Lektionen aus einer zerbrochenen Liebe: Ein persönlicher Ratgeber

Vor meiner erneuten Verlobung im „zarten“ Alter von 41 Jahren durfte ich die bittersüße Erfahrung machen, nochmals in die Dating-Welt einzutauchen. Bitter, weil eine neunjährige Ehe und insgesamt zehn Jahre Beziehung Bach ab gegangen sind, süß, weil ein Neuanfang mir viel Elan und Freude bescherte. 

Das klingt einfacher, als es war. Es ist schwer in Worte zu fassen, was mir bei der Scheidung widerfahren ist. Anfangs fühlte es sich an wie eine Beerdigung. Etwas stirbt. Der Gott, der das Leben erschuf, wollte so was bestimmt nicht für uns. Und doch passiert es nicht unhäufig unter denen, die sich als Seine Kinder berufen. Man rutscht nicht in der Ehe in eine Scheidung hinein, sie wird vor der Beziehung schon vorgezeichnet. In den Gedanken und Einstellungen eines Menschen. So wie der Mensch denkt, so lebt er. Und so war es bei mir nicht anders. 

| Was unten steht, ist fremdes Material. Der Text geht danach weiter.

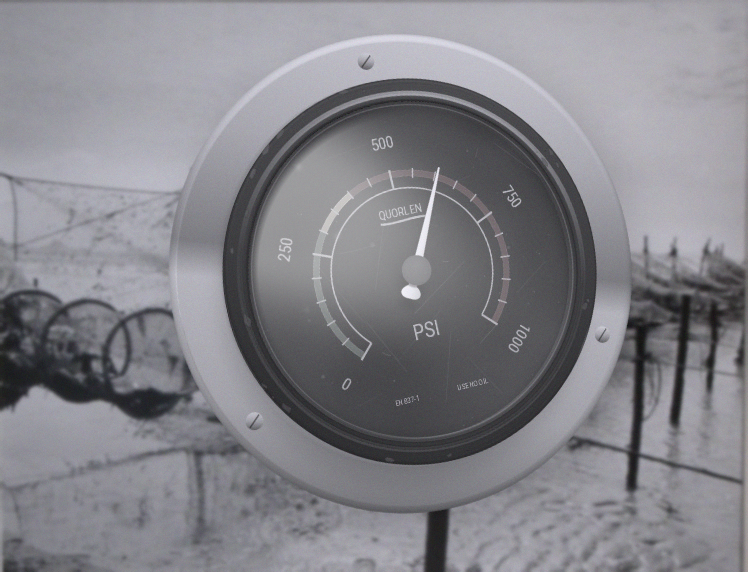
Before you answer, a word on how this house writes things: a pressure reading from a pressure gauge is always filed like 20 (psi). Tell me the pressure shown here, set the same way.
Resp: 600 (psi)
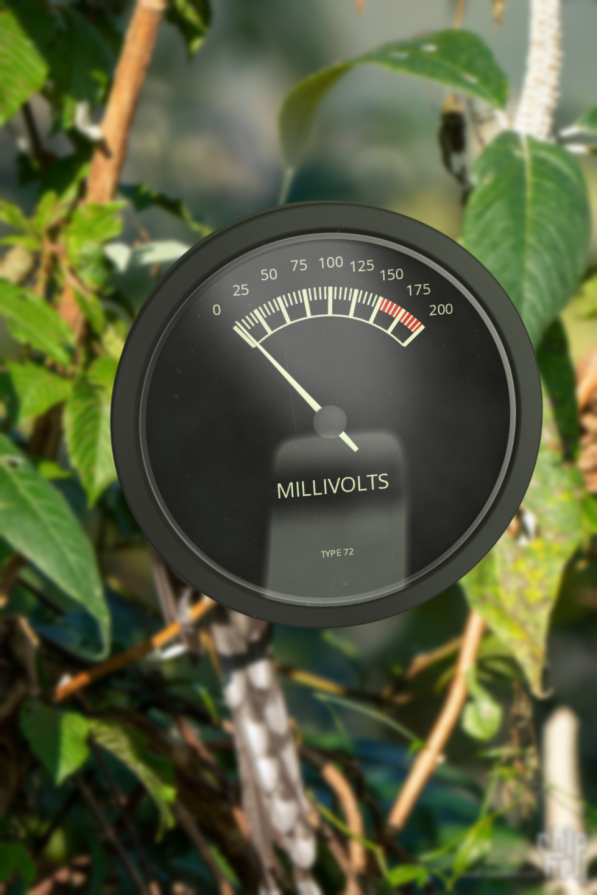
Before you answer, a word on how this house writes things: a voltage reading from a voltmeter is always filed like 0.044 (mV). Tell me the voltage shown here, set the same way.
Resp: 5 (mV)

Ein Ballast moderner Ideologie hatte sich trotz meiner christlichen Erziehung früh eingeschlichen. Die lockeren Ansichten verleiteten mich einerseits dazu, der Eheschließung nicht mit dem nötigen Ernst zu begegnen, und gaben mir andererseits keine solide Grundlage, um den Versuchungen einer Trennung standzuhalten. Ernüchternd musste ich feststellen, dass der Großteil des modern-feministischen Gedankenguts mir geschadet hat. Mit anderen Worten: Hätte ich richtig begonnen, wäre ich heute vermutlich nicht geschieden.

Auf der anderen Seite war ich geblendet. Ich dachte jemand anders geheiratet zu haben. In der Ehe kommt die Ernte der Samen hervor, die zuvor in die Eheleute hineingesät wurden. Das habe ich am eigenen Leib erlebt. Wer sich selbst nicht geraderückt, wird geradegerückt werden. Und nach demselben Maß, wie man richtet, wird man auch gerichtet werden, sagt schon die Bibel.

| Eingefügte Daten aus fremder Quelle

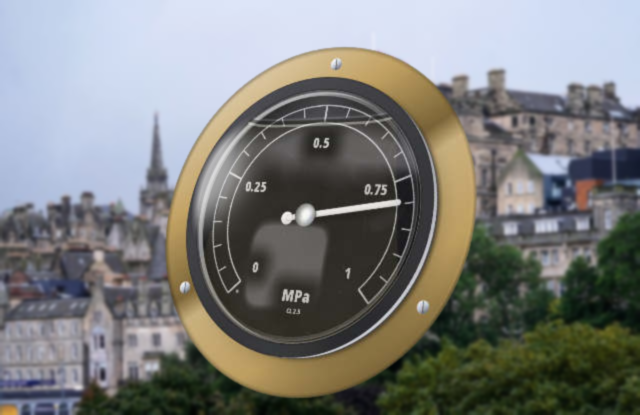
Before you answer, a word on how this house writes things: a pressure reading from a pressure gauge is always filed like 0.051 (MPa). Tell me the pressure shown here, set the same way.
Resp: 0.8 (MPa)
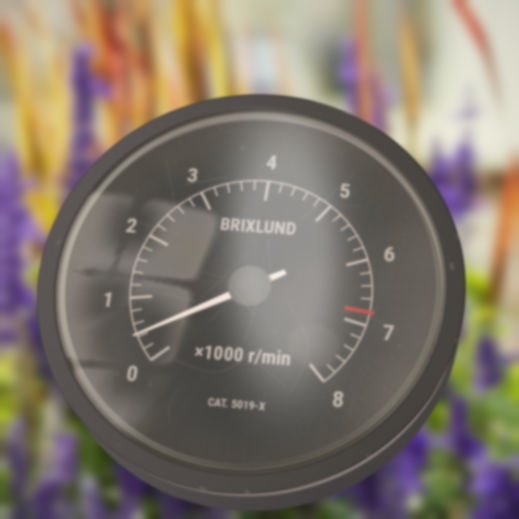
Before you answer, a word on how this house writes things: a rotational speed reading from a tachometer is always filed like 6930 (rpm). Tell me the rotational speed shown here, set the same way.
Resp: 400 (rpm)
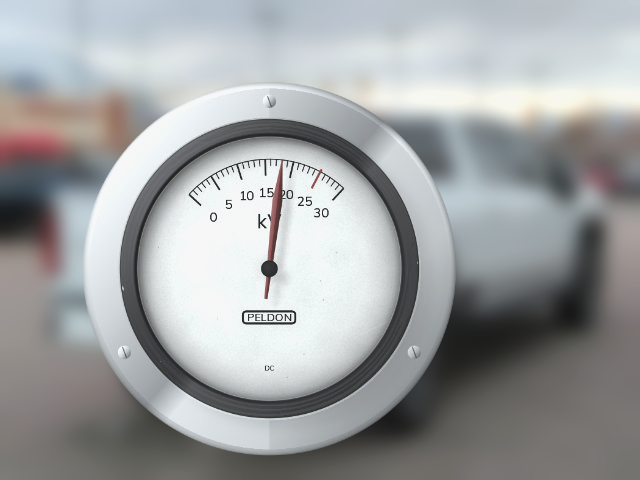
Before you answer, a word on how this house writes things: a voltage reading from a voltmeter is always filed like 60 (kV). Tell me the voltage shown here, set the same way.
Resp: 18 (kV)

Beim Dating war ich logischerweise aber nicht mehr dieselbe Person wie in meiner ersten Dating-Phase. Single-Joyce 2025 ist jetzt christlich-konservativer als Single-Joyce 2013 – allein, weil ich aufgrund vieler Fehler mein gesamtes Glaubenskonzept neu überdenken musste.

Es erfüllt mich mit Demut, über meine Fehltritte zu schreiben, in der Hoffnung, den einen oder anderen trösten oder ermutigen zu können. Doch liegen mir meine Glaubensschwestern in meinem Alter besonders am Herzen, und ihnen sind diese Zeilen gewidmet.

Erste Lektion: Lieb’ dich selbst, sonst liebt dich keiner

In meiner ersten Ehe begnügte ich mich mit einem Glaubensbekenntnis meines Ex-Mannes und seiner Bereitschaft, sich protestantisch taufen zu lassen. Zudem fühlte ich mich bestärkt, dass er finanziell für sich sorgen konnte, einiges angespart hatte und somit für meine Traumhochzeit am Strand aufkam. Aufgrund meiner langjährigen Schilddrüsenerkrankung und dem passiven Umgang mit meiner Gesundheit war ich damals stark übergewichtig und empfand seine Liebesgesten als viel weitreichender, als ich es „verdient“ hatte. So blendete ich großzügig elementare Charakterdefizite aus, schraubte meine Erwartungen herunter, weil ich dachte, für eine „Dicke“ wie mich sei ich ganz gut gefahren. Immerhin konnte ich am Strand heiraten.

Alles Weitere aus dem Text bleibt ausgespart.